The news of the Commission’s beginning legal proceedings against the “Taxation Five” coincided quite neatly with the European Parliament’s Economic and Monetary Affairs Committee voting on the Pension Funds Directive. “It was excellent timing, yes,” says Verhaegen.
The committee’s vote on the Commission’s so-called “common position” of the Directive was a prelude to the full vote on the proposals by the European Parliament. The Parliament is expected to vote on the directive in its March plenary session.
Forty-eight amendments to the directive were tabled. Among them were amendments to do with so-called biometric risk tabled by socialist MEPs which amount to an attempt to ‘socialise’ the directive, in the words of Professor Clark.
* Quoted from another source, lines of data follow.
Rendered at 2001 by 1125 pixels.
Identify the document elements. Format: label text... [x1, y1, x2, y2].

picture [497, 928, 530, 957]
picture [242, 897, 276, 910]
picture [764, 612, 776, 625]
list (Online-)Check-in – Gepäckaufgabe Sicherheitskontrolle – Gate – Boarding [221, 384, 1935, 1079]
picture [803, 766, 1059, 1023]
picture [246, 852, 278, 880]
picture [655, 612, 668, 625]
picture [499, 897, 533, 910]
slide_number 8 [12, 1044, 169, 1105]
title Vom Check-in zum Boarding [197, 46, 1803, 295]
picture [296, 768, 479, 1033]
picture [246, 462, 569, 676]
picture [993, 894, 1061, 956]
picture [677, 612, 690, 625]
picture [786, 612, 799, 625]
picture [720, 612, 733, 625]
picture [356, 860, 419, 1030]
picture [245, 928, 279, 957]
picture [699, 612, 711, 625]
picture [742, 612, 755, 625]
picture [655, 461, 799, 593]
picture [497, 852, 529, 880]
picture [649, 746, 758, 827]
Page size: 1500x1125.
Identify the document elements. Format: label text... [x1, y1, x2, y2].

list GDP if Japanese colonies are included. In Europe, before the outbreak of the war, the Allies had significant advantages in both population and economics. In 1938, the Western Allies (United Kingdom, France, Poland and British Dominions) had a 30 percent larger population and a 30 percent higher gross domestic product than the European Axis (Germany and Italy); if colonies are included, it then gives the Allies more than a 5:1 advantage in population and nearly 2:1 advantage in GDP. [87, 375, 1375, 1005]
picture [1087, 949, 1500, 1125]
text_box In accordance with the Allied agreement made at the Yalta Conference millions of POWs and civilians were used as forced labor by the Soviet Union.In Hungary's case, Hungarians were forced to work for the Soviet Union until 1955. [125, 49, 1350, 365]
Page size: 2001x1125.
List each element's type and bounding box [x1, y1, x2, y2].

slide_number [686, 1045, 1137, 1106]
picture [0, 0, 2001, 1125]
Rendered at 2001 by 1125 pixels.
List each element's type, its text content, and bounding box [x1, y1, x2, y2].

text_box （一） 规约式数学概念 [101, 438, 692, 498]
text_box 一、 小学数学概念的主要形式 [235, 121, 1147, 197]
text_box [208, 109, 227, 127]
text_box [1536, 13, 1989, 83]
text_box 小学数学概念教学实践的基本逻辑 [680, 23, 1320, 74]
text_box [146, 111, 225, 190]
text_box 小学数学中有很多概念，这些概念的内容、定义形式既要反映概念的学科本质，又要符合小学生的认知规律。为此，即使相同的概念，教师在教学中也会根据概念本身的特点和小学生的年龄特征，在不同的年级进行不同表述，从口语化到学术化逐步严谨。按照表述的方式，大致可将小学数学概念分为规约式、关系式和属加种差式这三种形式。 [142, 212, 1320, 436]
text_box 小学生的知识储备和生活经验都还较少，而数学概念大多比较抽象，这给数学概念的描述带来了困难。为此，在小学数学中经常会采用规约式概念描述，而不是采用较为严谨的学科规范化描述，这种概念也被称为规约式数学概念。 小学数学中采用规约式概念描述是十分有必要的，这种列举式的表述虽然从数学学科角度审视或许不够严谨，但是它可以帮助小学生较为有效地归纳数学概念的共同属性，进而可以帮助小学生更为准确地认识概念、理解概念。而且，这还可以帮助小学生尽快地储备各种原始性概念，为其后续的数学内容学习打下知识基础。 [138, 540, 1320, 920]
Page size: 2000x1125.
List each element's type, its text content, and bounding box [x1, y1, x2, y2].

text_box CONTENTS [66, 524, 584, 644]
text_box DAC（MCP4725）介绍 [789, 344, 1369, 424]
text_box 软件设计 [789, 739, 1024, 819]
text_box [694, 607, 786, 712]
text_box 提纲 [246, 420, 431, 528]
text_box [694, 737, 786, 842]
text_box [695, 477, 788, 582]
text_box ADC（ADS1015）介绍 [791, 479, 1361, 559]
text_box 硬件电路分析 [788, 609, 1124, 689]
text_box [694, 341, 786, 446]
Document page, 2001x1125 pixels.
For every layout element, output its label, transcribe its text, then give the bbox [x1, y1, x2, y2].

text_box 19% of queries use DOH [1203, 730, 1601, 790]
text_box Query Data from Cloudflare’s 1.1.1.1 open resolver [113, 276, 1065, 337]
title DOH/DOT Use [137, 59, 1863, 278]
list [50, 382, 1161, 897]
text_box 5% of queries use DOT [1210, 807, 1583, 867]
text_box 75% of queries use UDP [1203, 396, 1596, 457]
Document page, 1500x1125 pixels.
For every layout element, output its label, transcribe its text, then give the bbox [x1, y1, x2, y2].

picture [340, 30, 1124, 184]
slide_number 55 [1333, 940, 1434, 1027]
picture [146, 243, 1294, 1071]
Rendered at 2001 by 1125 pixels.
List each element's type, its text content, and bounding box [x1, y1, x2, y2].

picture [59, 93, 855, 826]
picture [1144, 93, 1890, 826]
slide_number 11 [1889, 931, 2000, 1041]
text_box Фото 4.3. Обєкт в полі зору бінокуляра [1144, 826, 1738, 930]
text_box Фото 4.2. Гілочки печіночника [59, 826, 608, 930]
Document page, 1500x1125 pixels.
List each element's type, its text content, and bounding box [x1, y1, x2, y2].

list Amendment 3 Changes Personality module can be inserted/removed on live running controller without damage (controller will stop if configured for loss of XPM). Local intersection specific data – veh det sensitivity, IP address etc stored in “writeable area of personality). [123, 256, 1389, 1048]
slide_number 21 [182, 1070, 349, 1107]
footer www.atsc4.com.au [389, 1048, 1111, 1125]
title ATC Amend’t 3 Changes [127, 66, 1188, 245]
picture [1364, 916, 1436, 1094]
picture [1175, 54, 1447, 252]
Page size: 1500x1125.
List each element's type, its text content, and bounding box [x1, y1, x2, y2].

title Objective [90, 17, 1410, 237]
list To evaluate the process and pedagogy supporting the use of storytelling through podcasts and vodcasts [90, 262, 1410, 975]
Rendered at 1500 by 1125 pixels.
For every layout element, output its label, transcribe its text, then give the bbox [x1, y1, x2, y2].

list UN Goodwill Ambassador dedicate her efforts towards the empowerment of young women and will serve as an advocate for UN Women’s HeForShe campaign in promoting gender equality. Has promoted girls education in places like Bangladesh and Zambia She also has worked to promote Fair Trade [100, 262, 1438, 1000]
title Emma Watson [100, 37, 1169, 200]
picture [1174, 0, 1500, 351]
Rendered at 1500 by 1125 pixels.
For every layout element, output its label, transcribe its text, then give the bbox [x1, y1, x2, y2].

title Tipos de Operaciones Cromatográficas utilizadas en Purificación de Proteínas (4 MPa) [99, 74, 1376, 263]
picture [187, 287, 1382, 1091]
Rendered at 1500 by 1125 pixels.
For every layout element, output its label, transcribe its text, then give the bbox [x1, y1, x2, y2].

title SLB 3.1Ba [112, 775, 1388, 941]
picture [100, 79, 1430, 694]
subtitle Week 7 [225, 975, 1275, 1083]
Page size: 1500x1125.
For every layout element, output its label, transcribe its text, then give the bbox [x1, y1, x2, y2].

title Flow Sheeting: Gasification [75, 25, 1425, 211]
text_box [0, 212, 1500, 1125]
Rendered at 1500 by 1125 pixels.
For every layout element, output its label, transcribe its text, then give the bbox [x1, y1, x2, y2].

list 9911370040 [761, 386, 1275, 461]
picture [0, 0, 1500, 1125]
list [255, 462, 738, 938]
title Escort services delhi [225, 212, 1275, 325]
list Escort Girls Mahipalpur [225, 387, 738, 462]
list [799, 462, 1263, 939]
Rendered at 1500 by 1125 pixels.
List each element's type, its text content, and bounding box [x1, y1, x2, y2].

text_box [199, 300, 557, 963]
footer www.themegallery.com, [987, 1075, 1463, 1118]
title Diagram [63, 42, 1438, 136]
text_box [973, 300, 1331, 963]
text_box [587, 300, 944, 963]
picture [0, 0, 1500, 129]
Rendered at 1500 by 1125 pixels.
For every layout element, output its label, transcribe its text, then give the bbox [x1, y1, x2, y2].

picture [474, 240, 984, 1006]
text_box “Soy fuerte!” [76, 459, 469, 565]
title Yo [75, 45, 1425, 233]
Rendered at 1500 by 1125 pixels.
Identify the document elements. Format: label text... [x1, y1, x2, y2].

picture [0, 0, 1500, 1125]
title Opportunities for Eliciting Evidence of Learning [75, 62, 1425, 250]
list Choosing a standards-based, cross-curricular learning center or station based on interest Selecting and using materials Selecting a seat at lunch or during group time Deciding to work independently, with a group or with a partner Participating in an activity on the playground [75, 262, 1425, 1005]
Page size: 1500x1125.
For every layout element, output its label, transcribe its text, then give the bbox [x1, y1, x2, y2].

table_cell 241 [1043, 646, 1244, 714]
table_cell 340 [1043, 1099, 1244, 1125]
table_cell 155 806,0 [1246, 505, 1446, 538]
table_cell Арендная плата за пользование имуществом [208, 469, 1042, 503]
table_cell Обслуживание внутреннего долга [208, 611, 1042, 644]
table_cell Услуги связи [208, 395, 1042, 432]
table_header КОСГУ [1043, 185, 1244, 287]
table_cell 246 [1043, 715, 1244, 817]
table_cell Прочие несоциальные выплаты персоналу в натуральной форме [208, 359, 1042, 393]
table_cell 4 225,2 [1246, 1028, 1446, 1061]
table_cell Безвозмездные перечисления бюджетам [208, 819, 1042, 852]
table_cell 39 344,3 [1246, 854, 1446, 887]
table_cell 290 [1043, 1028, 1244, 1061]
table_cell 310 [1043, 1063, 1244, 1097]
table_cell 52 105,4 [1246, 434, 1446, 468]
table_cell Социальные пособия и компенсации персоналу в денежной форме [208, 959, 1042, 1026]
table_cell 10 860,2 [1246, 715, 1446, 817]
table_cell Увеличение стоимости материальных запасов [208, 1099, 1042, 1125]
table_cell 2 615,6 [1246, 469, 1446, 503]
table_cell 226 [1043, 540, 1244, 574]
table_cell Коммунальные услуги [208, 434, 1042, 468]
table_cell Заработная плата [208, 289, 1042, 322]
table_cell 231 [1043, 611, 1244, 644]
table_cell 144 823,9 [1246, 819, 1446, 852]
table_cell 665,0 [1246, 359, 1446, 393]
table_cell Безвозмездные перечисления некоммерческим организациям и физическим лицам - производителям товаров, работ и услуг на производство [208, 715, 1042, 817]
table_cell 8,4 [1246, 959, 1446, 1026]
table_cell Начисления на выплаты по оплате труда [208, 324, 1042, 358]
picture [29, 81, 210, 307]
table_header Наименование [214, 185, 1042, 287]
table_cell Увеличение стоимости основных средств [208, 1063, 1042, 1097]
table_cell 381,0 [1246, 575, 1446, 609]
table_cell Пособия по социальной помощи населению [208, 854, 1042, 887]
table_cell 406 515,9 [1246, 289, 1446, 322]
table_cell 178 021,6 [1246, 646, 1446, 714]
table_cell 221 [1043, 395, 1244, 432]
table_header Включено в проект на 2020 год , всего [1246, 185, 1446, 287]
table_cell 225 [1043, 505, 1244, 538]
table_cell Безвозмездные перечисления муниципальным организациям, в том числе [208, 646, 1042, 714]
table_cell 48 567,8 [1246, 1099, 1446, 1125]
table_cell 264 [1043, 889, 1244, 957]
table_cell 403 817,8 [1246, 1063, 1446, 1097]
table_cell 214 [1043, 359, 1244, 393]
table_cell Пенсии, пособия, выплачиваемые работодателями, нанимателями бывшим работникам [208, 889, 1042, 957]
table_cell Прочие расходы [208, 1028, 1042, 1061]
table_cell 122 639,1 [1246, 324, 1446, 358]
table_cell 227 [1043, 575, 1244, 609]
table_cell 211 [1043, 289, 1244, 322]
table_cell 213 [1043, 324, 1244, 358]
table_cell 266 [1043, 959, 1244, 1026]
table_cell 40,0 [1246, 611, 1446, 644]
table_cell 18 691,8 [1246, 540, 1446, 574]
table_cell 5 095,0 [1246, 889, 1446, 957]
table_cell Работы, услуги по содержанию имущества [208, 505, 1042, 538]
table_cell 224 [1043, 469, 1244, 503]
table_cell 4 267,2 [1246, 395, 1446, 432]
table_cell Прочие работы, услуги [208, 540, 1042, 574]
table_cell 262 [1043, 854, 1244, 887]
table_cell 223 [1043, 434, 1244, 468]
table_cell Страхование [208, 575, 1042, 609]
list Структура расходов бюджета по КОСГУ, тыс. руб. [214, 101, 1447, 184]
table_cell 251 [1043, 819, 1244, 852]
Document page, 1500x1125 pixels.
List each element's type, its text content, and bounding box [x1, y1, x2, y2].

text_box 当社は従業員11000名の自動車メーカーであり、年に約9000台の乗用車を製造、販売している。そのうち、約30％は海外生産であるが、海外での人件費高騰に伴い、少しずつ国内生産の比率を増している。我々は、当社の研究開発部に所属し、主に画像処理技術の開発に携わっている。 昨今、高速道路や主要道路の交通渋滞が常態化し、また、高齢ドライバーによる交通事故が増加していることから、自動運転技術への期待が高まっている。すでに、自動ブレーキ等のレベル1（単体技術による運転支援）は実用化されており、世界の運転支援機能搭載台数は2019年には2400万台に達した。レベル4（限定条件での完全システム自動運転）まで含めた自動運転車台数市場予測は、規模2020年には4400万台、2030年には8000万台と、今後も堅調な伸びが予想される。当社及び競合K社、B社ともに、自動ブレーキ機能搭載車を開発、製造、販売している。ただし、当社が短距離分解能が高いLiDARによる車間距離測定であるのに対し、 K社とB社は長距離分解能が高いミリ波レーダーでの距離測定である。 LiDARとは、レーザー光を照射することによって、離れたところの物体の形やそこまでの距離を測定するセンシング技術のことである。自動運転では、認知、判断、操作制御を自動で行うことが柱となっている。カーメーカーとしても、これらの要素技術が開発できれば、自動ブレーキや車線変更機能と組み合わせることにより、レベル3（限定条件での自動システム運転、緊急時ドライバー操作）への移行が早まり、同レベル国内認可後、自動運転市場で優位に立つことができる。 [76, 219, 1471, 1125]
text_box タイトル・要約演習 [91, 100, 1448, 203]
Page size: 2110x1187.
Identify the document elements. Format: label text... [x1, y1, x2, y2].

Luxembourg MEP Astrid Lulling, a member of the Christian Democrats, reintroduced amendments concerning biometric risks. Her Amendment 20 was on “coverage of the longevity risk as well as of occupational disability and provision for surviving dependants”. And her Amendment 30 sought to ensure “that the institution offers is members the option of payment of disability cover and provision for survivors” where the “cost shall not be contingent on the sex of the member or an individual health check”.
Wilfried Kucklekorn of the party of European Socialists sums it up: “It should be noted that the provisions not only produce a financial sense, but also meet a great social responsibility.”
Such comments encapsulate the divergent views on the aims of the directive. For some MEPs it represents an opportunity to add social elements, yet for the pension industry the directive is purely a financial services instrument.
The rapporteur to the EMAC, Austrian MEP Othmar Karas, has indicated that he does not want to endanger the directive and that he will do his utmost to avoid the process going to conciliation.
“Any of those amendments coming from the socialists are wrong, in our view,” says Verhaegen, “because they want to include social policy provisions in this directive which is only about prudential supervision.” She says the EFRP agrees on the need for a social aspect, though the directive was never supposed to be a social document.
And Hewitt’s Sforza says any attempt to integrate “social” elements into the directive “are in my opinion out of the scope of the directive”.
With the common position having been thrashed out with difficulty over many years, any new elements would open a “Pandora’s Box” he says. He fears everything that has been achieved would be in jeopardy.
The European insurance body CEA considers the common position “could be improved, but not at the risk of losing the directive”.
Professor Clark says the called social provisions in the form of the biometric risks component are a “good thing in principle”.
“In effect what they are saying is they are trying to socialise a pension product, which is a good thing in terms of social policy but not practical,” he says.
He says there are two problems in “socialising” the directive. Firstly, it’s very difficult for financial product providers to provide effective products because it is too expensive and because in effect it involves a cross-subsidisation of risks between different groups. And, with the markets currently bouncing along the floor, providers relying on markets facing uncertain situation need to be very cautious on forward returns. So the combination of higher costs and low returns would be “very unattractive”.
The addition of such amendments to the directive, Clark believes would “emasculate” the industry.
In the final analysis, it may be that there is simply too much riding on the Directive becoming law for failure to be an option. “There is too much political pressure to adopt it and they just can’t afford to let it slip,” says Verhaegen.